I watch her, glass forgotten in my hand. She’s commanding without raising her voice, without changing her clothes, without trying to be anything other than exactly who she is.
I am sunk.
Not charmed. Not intrigued.
Lost.
The editor leans back, finally, eyes bright. “How about we walk to the vines? We’d love some shots of you there.”
This makes Alessia hesitant. “Ah…look, I don’t want my photo—”
“I’ll get your approval before we print anything,” the photographer quickly assures her.
“Really?”
“I’ll take care of that,” Chiara interjects.
Alessia raises an eyebrow. “No offense, Chiara, if it’s my photo, I’m going to decide if it gets printed in a magazine that goes to every enoteca and vineyard in Italy.”
Chiara clenches her jaw. “Of course,” she mutters and then looks at me, frustrated.
I don’t smooth it over.
I don’t care enough to.
All I can see is my wife—hands stained, voice steady, utterly herself—and the undeniable truth settling deep in my chest:
She doesn’t need anyone to make space for her.
She is the space.
By the time the editor and photographer leave—dust trailing their car down the gravel road—the light has shifted.
Golden hour has burned itself out, replaced by that soft, bruised-blue twilight that settles over Bolgheri when the heat finally loosens its grip.
Chiara waits until they’re gone.
She walks ahead of me toward the line of cypress trees that edge the lower drive, heels sinking slightly into the dirt. The scent of resin and warm bark hangs heavy in the air. It’s quieter here, close to the pergola.
“What the hell was that? You undermined me and let her do the same,” she says without preamble, arms folding tight across her chest.
I stop beneath one of the cypress trees, its shadow long and narrow. “That was me preventing you from trying to sideline my wife on her own estate.”
Her laugh is brittle. “Nico, don’t be dramatic. I was managing optics.”
I tuck my hands in the pockets of my suit pants.
I took my jacket and tie off within the first half hour of getting here.
Unlike Chiara, I don’t enjoy sweating my balls off.
I give her a dry look, barely hiding my irritation. “Really? Is that what you were doing?”
She meets my gaze with quiet, simmering resentment. “I pitched her. I got them here.”
“You pitched her as window dressing,” I remind her, as I look around and let my eyes settle on my wife, who’s sitting under the pergola.
She’s on her laptop, on a call.
The entire time we’ve been here, she’s been working—even as she handled the editor and photographer, she was fielding questions from her team and stepping away to make phone calls.
If I had given it any thought, I’d have known that she’s hardworking, but now I have the evidence of it.
“You introduced Alessia as an estate manager. You let the editor assume she assisted in the vineyard, and Matteo Rinaldi runs the show. That wasn’t an oversight, Chiara.”

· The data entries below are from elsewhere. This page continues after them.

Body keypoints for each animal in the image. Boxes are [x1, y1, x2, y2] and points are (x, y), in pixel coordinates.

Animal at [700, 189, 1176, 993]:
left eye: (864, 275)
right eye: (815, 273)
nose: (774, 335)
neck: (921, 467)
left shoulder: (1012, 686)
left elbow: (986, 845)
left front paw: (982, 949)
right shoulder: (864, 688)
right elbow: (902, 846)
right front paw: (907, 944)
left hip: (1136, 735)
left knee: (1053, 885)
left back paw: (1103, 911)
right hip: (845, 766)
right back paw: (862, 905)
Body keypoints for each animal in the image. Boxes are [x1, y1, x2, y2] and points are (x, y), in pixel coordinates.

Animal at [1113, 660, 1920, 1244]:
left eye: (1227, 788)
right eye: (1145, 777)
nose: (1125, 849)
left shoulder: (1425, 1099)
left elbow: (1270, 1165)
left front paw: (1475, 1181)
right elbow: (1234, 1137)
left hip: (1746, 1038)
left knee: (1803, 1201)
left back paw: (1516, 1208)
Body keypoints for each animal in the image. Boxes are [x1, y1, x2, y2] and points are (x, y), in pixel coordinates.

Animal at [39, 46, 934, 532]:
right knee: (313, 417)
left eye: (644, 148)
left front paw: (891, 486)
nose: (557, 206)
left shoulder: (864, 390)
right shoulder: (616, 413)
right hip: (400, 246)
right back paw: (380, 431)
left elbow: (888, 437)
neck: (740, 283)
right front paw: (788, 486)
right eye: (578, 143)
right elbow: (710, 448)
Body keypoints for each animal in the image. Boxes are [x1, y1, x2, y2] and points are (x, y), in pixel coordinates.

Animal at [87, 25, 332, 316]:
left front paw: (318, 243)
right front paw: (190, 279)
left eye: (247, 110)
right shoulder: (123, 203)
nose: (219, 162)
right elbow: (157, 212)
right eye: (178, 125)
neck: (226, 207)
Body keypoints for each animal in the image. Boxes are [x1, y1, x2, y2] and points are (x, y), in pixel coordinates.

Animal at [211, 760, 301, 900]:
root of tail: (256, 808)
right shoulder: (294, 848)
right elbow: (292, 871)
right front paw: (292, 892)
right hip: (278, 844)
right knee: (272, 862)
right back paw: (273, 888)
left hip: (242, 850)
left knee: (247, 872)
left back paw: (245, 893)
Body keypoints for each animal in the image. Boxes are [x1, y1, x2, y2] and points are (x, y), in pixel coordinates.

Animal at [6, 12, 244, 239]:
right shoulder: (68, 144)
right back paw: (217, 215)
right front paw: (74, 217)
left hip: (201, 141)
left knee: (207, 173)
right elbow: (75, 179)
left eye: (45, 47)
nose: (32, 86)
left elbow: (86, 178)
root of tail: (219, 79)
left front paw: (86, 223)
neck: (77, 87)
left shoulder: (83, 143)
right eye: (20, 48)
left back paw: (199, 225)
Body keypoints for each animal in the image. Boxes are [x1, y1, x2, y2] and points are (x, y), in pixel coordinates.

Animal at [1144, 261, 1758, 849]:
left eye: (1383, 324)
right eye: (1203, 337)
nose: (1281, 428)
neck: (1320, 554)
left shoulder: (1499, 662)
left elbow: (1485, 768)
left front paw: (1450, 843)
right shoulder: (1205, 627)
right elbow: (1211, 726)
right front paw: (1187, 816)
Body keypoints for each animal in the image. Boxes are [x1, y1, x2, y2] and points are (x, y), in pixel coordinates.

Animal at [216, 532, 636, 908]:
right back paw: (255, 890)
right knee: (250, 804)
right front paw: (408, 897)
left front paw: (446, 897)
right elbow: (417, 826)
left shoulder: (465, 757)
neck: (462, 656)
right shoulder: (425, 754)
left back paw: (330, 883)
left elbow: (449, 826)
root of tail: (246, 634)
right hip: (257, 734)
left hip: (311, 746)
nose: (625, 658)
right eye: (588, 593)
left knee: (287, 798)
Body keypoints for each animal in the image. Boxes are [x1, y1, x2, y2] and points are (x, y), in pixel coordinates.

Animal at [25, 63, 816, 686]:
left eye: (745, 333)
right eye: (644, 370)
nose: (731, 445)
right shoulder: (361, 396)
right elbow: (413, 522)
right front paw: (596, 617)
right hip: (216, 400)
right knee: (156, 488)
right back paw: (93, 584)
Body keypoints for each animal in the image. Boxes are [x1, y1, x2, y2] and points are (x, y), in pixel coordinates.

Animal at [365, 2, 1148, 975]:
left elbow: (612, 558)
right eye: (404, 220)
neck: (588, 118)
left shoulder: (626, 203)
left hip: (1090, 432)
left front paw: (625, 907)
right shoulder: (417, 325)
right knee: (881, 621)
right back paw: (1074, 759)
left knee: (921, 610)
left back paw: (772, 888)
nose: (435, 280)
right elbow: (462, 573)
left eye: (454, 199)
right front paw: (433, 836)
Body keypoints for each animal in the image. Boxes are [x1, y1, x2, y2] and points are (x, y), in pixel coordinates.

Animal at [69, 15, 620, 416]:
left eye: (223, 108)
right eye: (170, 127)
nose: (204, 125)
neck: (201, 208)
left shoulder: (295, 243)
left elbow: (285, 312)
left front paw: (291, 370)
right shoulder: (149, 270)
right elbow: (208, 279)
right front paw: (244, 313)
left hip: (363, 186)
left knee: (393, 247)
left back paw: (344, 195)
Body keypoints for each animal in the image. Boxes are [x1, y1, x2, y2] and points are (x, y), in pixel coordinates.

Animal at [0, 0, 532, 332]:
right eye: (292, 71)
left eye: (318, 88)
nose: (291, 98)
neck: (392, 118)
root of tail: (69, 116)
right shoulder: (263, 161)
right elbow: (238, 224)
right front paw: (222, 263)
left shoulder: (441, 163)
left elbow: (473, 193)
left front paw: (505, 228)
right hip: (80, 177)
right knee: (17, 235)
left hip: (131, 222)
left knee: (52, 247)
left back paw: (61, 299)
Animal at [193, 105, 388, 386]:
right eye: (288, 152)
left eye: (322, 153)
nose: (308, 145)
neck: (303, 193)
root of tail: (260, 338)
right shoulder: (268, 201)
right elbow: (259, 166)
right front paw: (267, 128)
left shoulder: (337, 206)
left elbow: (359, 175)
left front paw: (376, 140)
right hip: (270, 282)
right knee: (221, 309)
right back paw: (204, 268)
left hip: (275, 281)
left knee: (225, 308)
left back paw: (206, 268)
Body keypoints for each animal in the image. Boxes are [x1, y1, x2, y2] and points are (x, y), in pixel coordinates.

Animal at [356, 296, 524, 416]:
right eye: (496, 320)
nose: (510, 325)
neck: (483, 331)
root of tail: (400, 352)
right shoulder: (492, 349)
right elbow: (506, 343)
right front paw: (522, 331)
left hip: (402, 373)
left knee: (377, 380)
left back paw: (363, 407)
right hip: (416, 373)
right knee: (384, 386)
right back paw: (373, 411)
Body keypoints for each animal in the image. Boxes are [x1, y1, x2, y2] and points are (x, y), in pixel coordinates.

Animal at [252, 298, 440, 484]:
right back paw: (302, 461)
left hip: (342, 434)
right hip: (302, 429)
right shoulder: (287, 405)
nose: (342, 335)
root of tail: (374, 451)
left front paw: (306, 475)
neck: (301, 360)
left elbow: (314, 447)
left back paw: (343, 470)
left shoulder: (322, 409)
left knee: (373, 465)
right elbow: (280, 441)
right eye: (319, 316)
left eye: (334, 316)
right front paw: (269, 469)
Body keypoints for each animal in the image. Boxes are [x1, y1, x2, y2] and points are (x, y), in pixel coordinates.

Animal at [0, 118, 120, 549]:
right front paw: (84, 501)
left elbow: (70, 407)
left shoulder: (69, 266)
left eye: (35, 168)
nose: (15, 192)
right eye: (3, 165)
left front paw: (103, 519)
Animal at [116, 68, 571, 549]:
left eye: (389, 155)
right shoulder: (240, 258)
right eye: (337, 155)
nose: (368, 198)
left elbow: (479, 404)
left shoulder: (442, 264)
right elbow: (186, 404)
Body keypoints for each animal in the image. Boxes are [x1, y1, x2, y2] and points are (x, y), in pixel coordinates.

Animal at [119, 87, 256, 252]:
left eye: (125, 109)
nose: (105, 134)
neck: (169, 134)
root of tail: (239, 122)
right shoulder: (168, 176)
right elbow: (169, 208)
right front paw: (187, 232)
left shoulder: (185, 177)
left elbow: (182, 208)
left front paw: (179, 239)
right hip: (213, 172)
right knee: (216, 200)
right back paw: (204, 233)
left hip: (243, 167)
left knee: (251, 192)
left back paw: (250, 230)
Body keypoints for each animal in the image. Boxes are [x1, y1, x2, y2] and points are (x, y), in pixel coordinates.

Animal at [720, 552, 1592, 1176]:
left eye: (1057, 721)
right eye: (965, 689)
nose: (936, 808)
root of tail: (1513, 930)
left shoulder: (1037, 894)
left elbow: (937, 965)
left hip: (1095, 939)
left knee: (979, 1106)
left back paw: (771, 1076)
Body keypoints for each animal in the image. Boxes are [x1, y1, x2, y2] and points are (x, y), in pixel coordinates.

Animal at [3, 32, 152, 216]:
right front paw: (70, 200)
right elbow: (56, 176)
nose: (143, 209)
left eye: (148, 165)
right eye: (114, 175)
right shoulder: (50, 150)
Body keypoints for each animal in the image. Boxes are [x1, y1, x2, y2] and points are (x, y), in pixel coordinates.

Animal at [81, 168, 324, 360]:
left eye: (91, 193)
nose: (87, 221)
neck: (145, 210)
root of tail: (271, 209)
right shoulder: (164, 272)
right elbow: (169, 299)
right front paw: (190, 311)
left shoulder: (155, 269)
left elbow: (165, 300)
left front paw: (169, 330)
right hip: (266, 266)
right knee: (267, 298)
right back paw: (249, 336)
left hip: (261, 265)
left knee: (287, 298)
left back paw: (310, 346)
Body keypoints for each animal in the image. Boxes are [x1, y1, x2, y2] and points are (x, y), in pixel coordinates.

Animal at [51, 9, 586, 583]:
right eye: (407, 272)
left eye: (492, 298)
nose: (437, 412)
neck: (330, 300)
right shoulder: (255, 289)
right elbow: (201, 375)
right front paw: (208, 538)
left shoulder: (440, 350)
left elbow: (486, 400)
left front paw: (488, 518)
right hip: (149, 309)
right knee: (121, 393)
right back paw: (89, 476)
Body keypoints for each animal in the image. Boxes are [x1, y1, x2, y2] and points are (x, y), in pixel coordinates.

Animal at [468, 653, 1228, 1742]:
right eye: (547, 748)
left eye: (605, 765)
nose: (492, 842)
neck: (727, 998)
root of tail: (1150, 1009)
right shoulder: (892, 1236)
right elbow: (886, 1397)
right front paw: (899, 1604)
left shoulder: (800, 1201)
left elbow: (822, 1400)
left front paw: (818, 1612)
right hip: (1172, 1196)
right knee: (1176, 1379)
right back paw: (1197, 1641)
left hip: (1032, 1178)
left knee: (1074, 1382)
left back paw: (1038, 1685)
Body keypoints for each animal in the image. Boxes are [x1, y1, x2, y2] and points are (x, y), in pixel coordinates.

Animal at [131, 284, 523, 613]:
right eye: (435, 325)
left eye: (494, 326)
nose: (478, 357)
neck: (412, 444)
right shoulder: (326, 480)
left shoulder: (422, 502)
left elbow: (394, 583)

She opens her mouth. Closes it.
Alessia’s voice carries from the pergola then. “No, eight barriques won’t be enough. I need ten—preferably twelve.”
Chiara half turns to look at my wife as if she’s an intrusion, but she’s just doing, I believe, what she does. Works all day in the vines and then works the rest of the time here on her computer, going through data, planning her next day, her next vintage.
“Yes, I know that was our usual allocation,” she continues. “But the Cab Franc parcels performed exceptionally. Thicker skins, longer hang time. I’m not over-oaking—I’m separating lots.”
Another pause, shorter this time.
“I’ll take medium toast, tight grain. Taransaud for the new wood. I want Stockinger for the neutral barrels—same coopers as last year. I’m not compromising on airflow in the cellar.”
Alessia listens, then adds quietly, decisively, “I’m willing to wait if I have to—but I won’t downgrade.”
Barrel allocations aren’t casual purchases. They’re negotiated years in advance. Earned through reputation, consistency, and trust. And she’s pushing—because she knows the vintage can carry it.